25.1.06

Le constat d’échec de Dan Gillmor

Dan GillmorDans Gillmor, que l’histoire des communications retiendra comme un des précurseurs de la vague de journalisme citoyen, dresse un très dur constat d’échec de sa tentative de mettre en pratique les théories de son livre We The Media (voir le billet Nous les médias? du 28 novembre 2004). Il jette donc l’éponge en ce qui a trait à l’expérience Bayosphere, un site qui se voulait pour et par les résidants de la Baie de San Francisco intéressés à la technologie, premier moteur économique de la région, et entend se consacrer désormais au Center for Citizen Media (CCM), un organisme voué à la promotion du concept de journalisme citoyen. Le CCM, encore en voie de structuration, est affilié au Berkeley’s Graduate School of Journalism de l’université de Californie et au Berkman Center for Internet & Society de la faculté de droit de Harvard, et compte sur l’étroite collaboration de noms bien connus en communication (dont Dave Winer, David Weinberger, Doc Searls, Halley Suitt, Jay Rosen, JD Lasica, Jeff Jarvis, Joi Ito, Simon Waldman).

Rappelons brièvement le propos de We The Media. L’évolution de la presse au vingtième siècle a fait en sorte que les grands médias ont agi comme des prédicateurs, que l’information était livrée du haut de la chaire médiatique, et que le public était libre ou non de gober les propos. Ce public avait peu de recours véritables s’il voulait être entendu : écrire une lettre, envoyer une télécopie, laisser un message sur un répondeur, annuler son abonnement, ne plus syntoniser une émission? Pour Gillmor, ce système a engendré un sentiment d’autosatisfaction et d’arrogance chez les journalistes, et s’il a relativement bien fonctionné (du point de vue des médias) pendant des années, il n’est plus viable à long terme. Le journalisme de demain, la diffusion de l’information, s’éloignera du modèle «sermon» et sera davantage une conversation entre producteurs et consommateurs d’information.

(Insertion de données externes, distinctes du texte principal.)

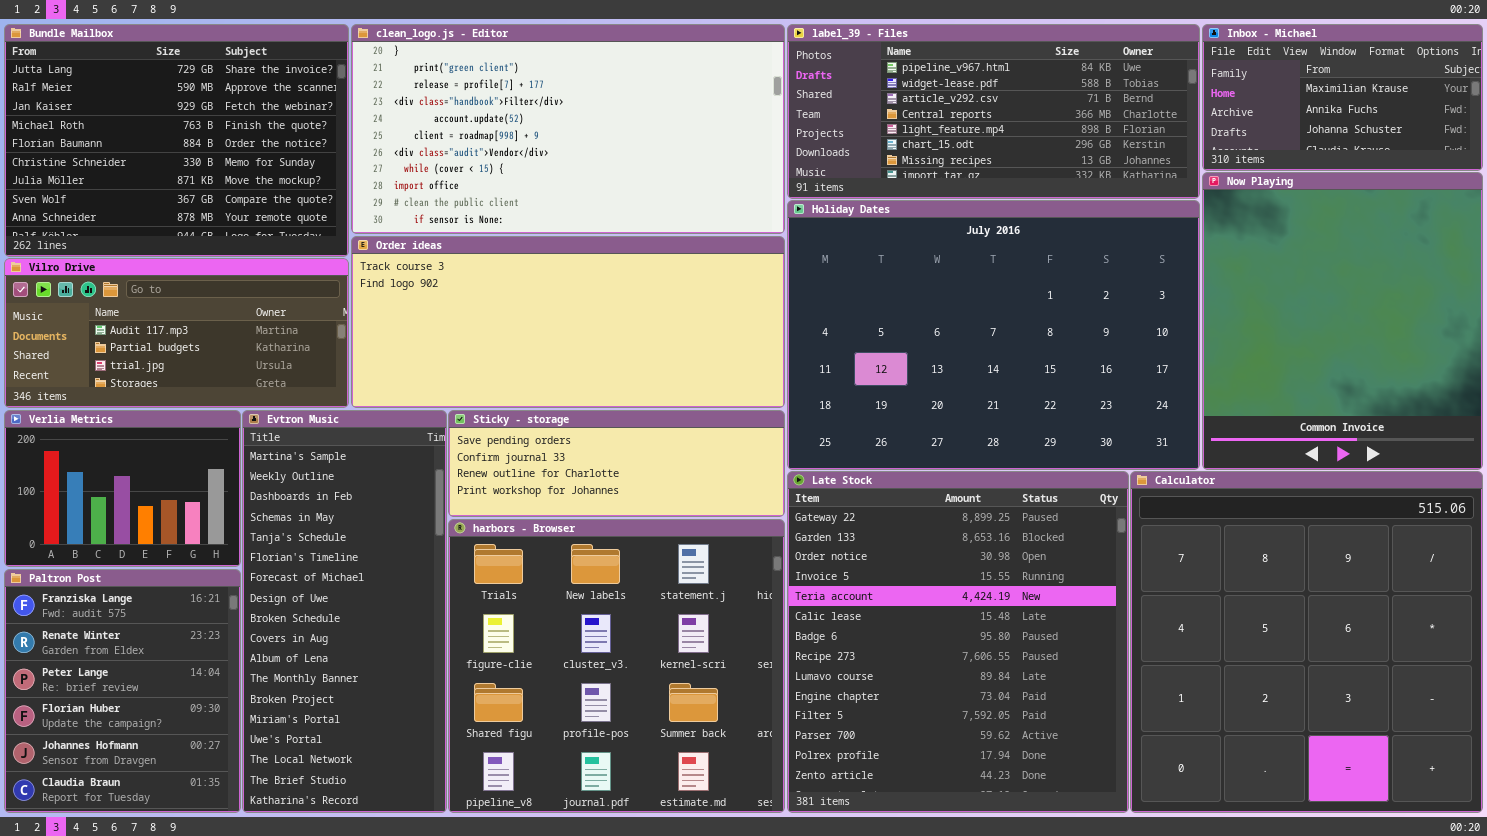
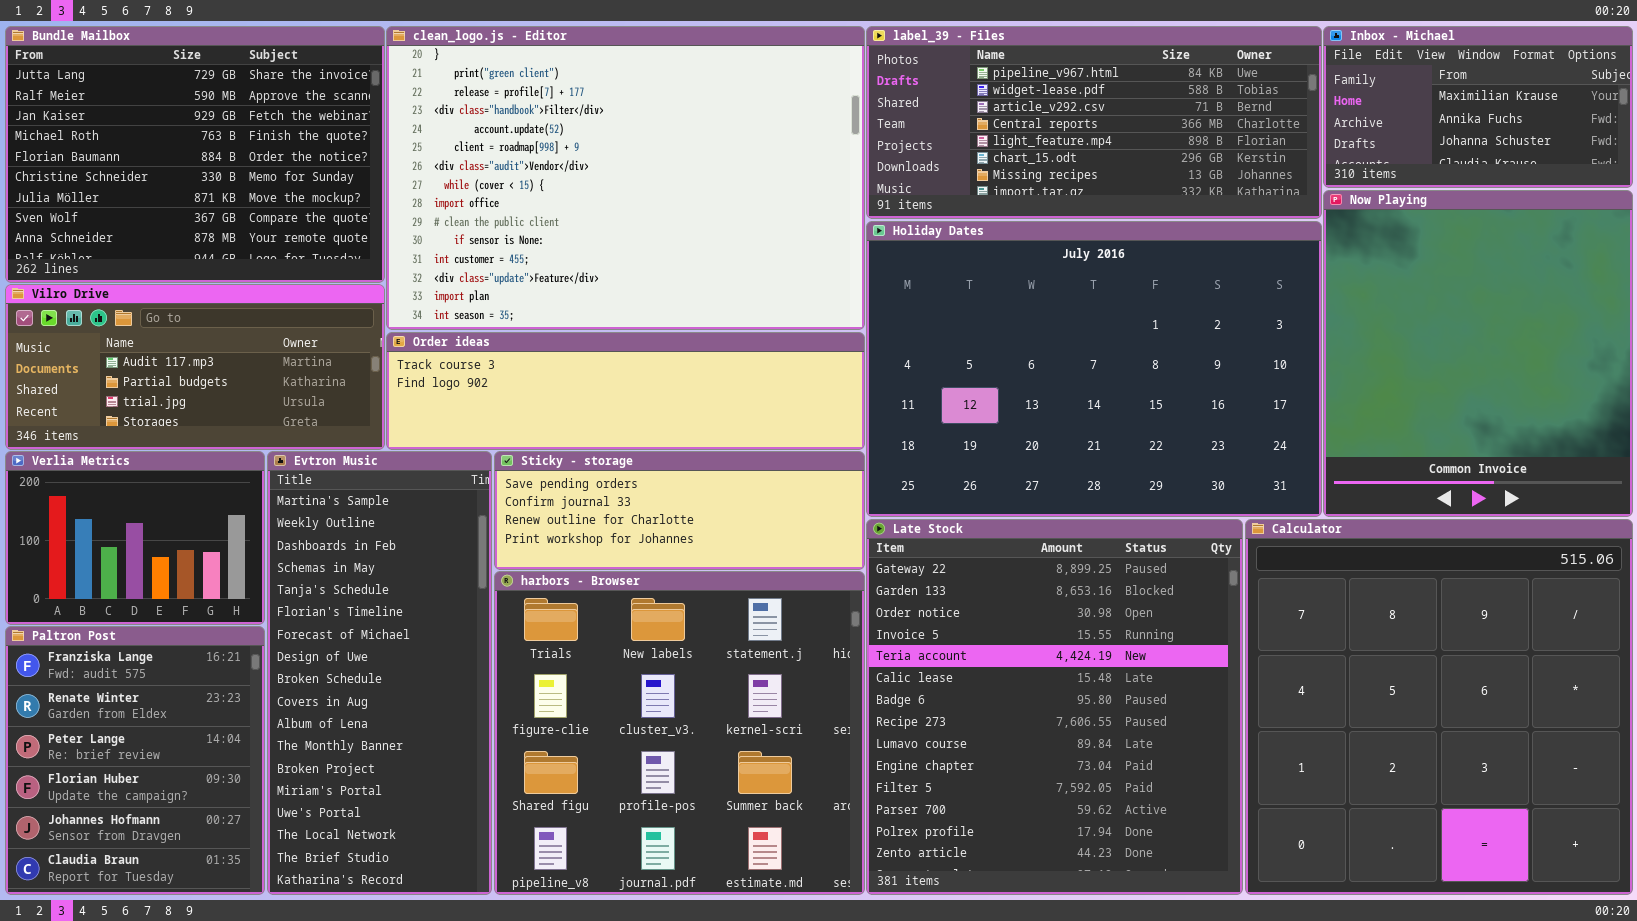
clean_logo.js - Editor: [351,24,785,234] -> [386,26,865,330], resized
Order ideas: [351,236,785,408] -> [386,332,865,450], resized

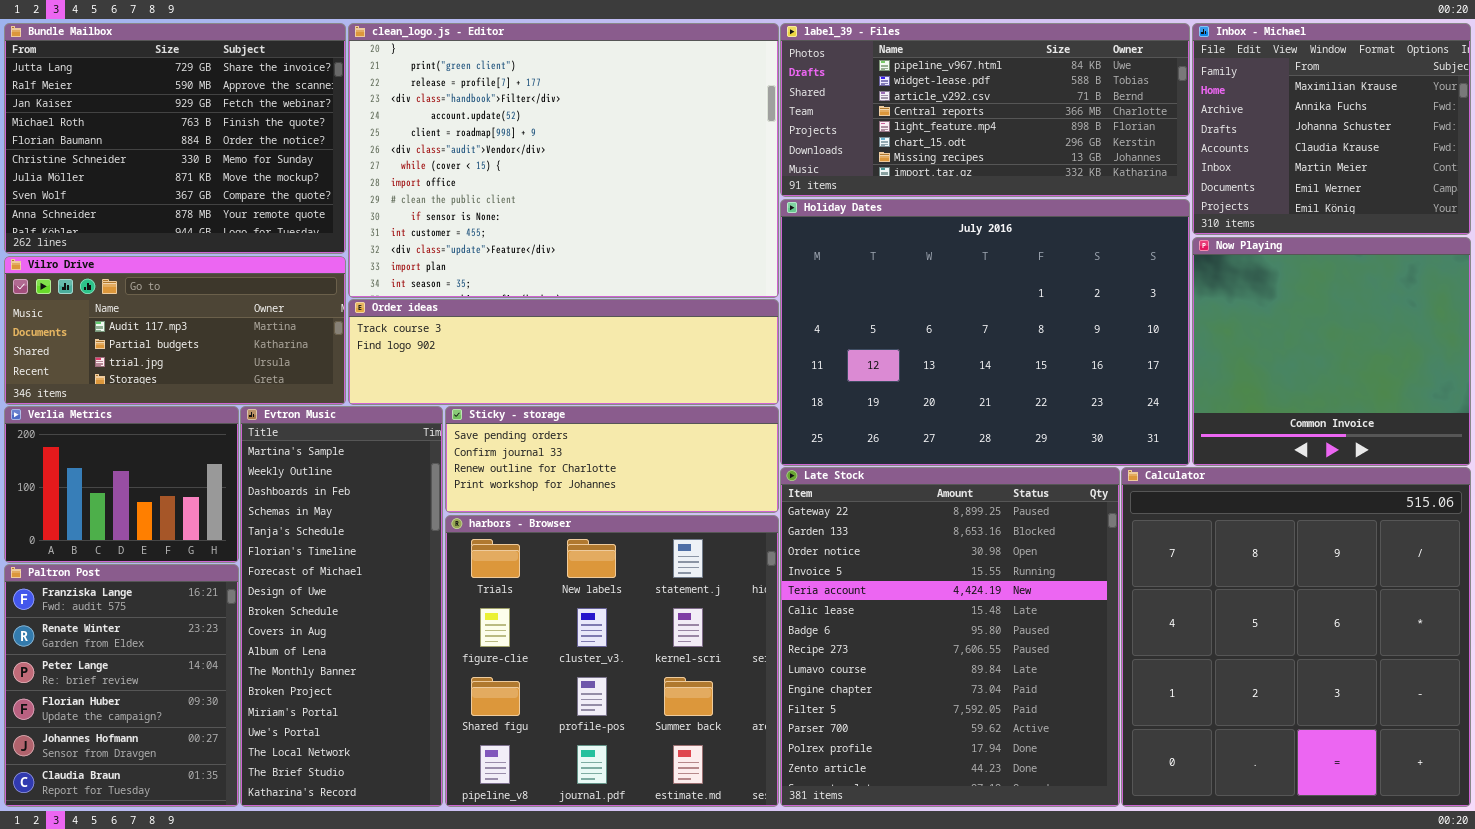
Inbox - Michael: [1323,26,1633,188] -> [1192,23,1471,235], resized
Now Playing: [1323,190,1633,517] -> [1192,237,1471,466], resized

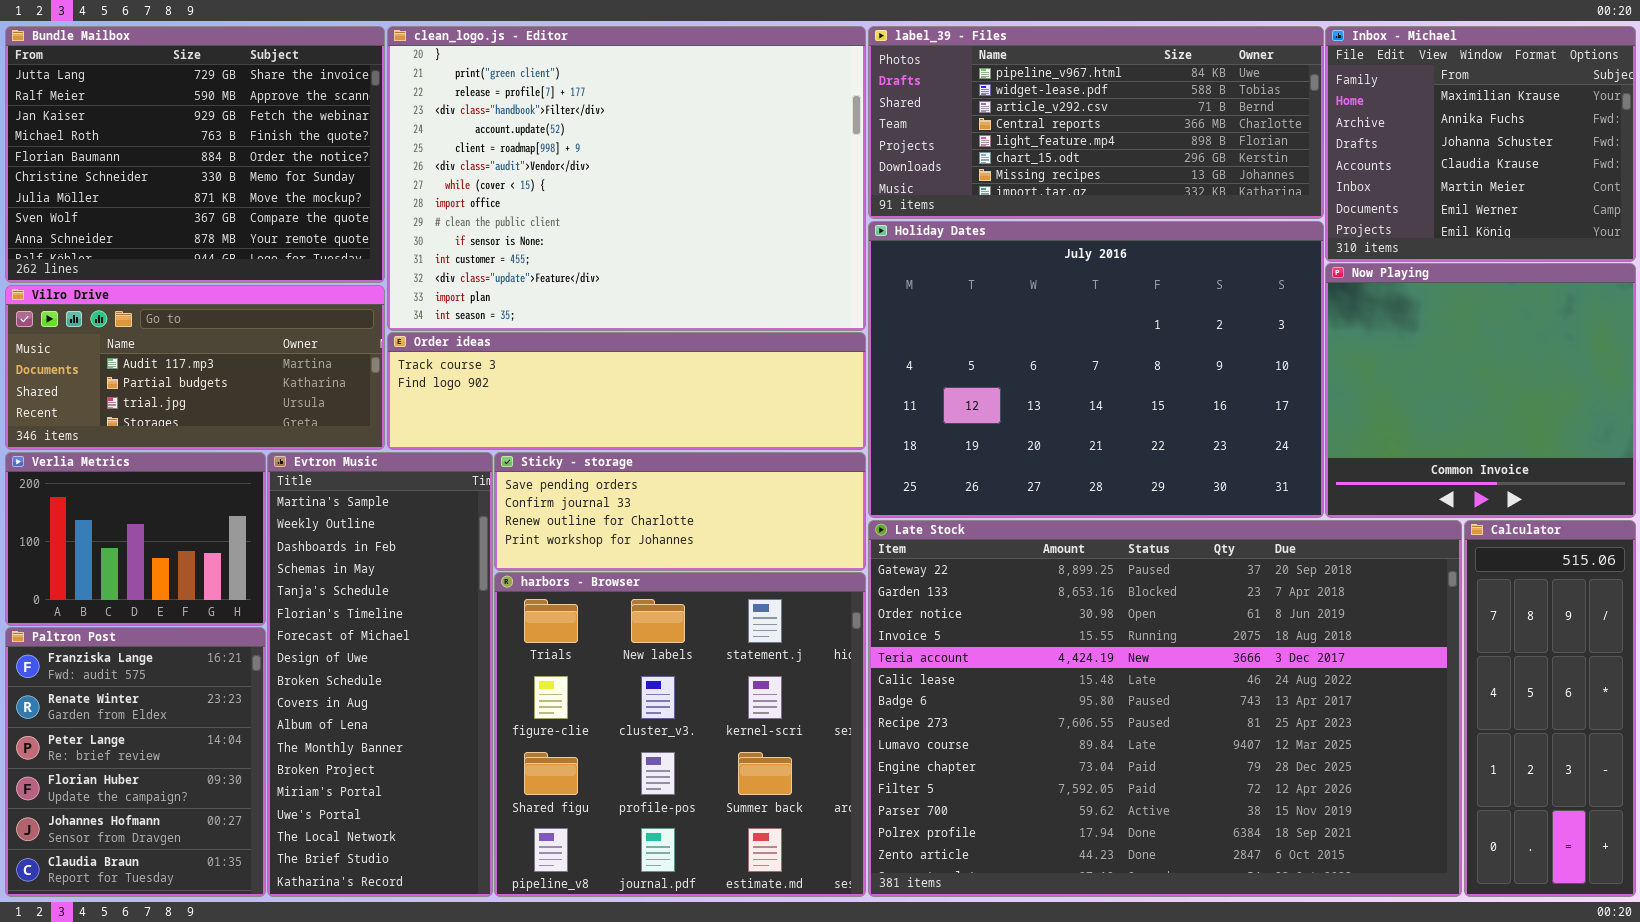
Late Stock: [780,467,1120,807] -> [868,520,1462,897], resized
Calculator: [1121,467,1471,807] -> [1464,520,1636,897], resized

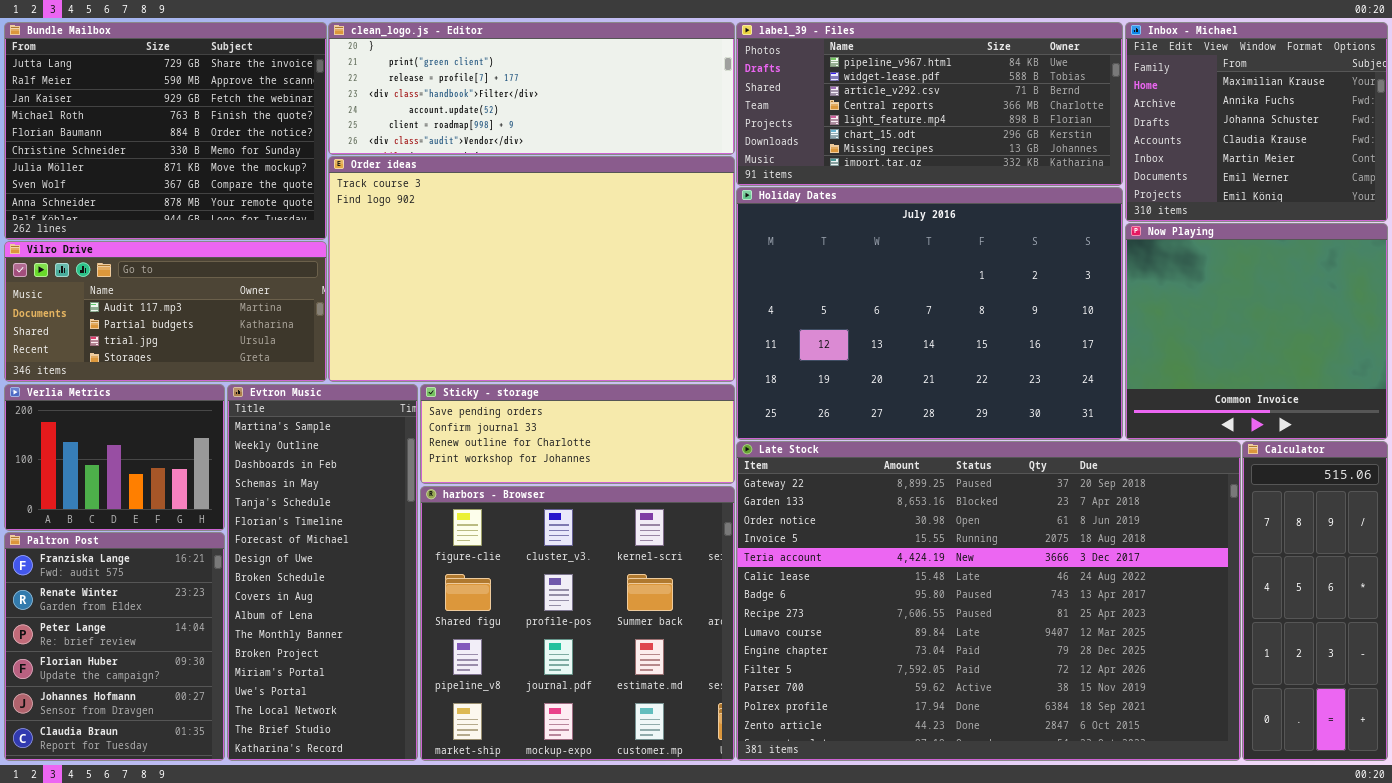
clean_logo.js - Editor: [387,26,866,331] -> [328,22,735,155], resized
Order ideas: [387,332,866,450] -> [328,156,735,382], resized
harbors - Browser: [494,572,866,897] -> [420,486,735,761], scrolled down 1 row

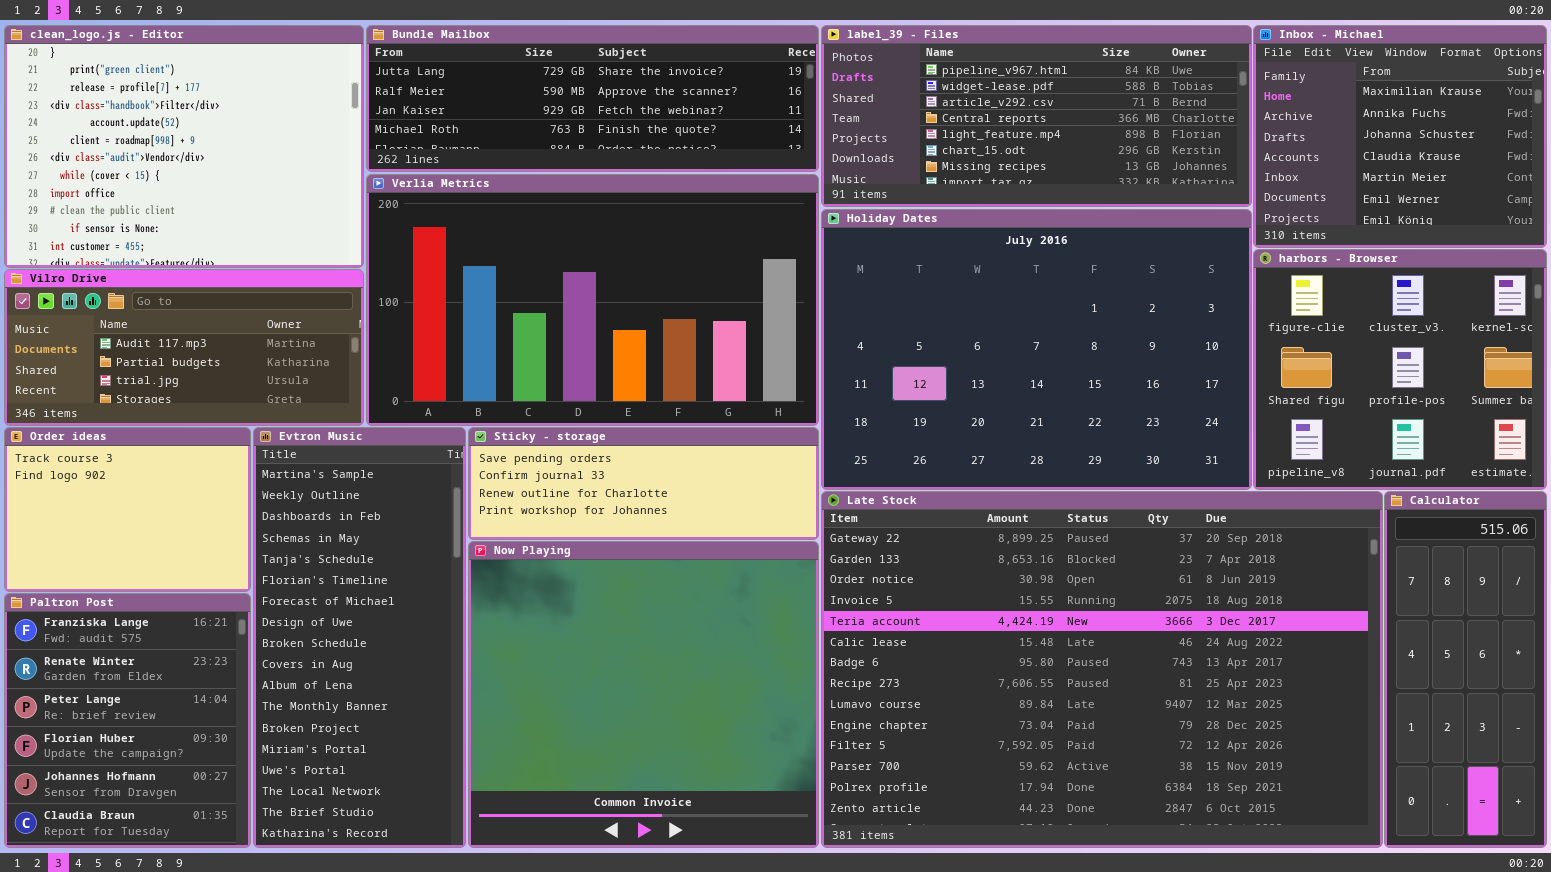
Bundle Mailbox: [4,22,327,240] -> [366,25,819,172], moved, resized
clean_logo.js - Editor: [328,22,735,155] -> [4,25,364,268], moved, resized
Order ideas: [328,156,735,382] -> [4,427,251,592], moved, resized
Now Playing: [1125,223,1388,440] -> [468,541,819,848], moved, resized
Verlia Metrics: [4,384,225,531] -> [366,174,819,426], moved, resized
harbors - Browser: [420,486,735,761] -> [1253,249,1547,490], moved, resized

Mais voilà que Gillmor et son partenaire Michael Goff ont été forcés de se rendre à l’évidence. Gillmor écrit : «Au cours de l’été dernier, Michael et moi nous sommes rendus compte qu’il était fort peu probable que nous puissions à court terme conclure une entente de diffusion plus large de notre contenu qui justifierait une levée de capital qui irait au delà de la simple mise de fonds initiale. Nous avions des idées d’activités commerciales qui auraient pu attirer du financement, mais elles n’étaient pas principalement axées sur la promotion du journalisme citoyen, ce qui était d’abord et avant tout mon intention. En septembre, nous avons cessé de dépenser l’argent de nos investisseurs pour soutenir Bayosphere, et l’avons fait à nos frais, en y consacrant notre temps.»

Outre l’absence d’un modèle économique viable, d’autres facteurs ont joué dans l’échec de Bayosphere. Par exemple, les journalistes citoyens ont besoin d’encadrement, de motivation et d’orientation, et doivent comprendre clairement ce qu’on attend d’eux, une tâche à laquelle Gillmor avoue avoir échoué. Gillmor estime aussi que les outils de publication sont très importants, mais qu’ils ne sont en aucun cas un substitut à une solide cohésion de l’équipe de collaborateurs. Il n’aurait pas réussi, dit-il humblement, à inspirer cette cohésion. «Cette transformation dans nos modes de communiquer, de collaborer et de s’informer de ce qui se passe autour de nous ne fait que s’amorcer. Je laisse à d’autre la tâche de prédire l’avenir, mais j’ai confiance que collectivement nous trouverons des solutions» conclut-il.

À la lecture de son texte, on sent un homme certes déçu, mais sans amertume, un homme qui endosse la responsabilité de l’échec. Il a tiré de nombreuses leçons de l’expérience Bayosphere, et entend en faire profiter la collectivité grâce au centre qu’il a fondé. À suivre.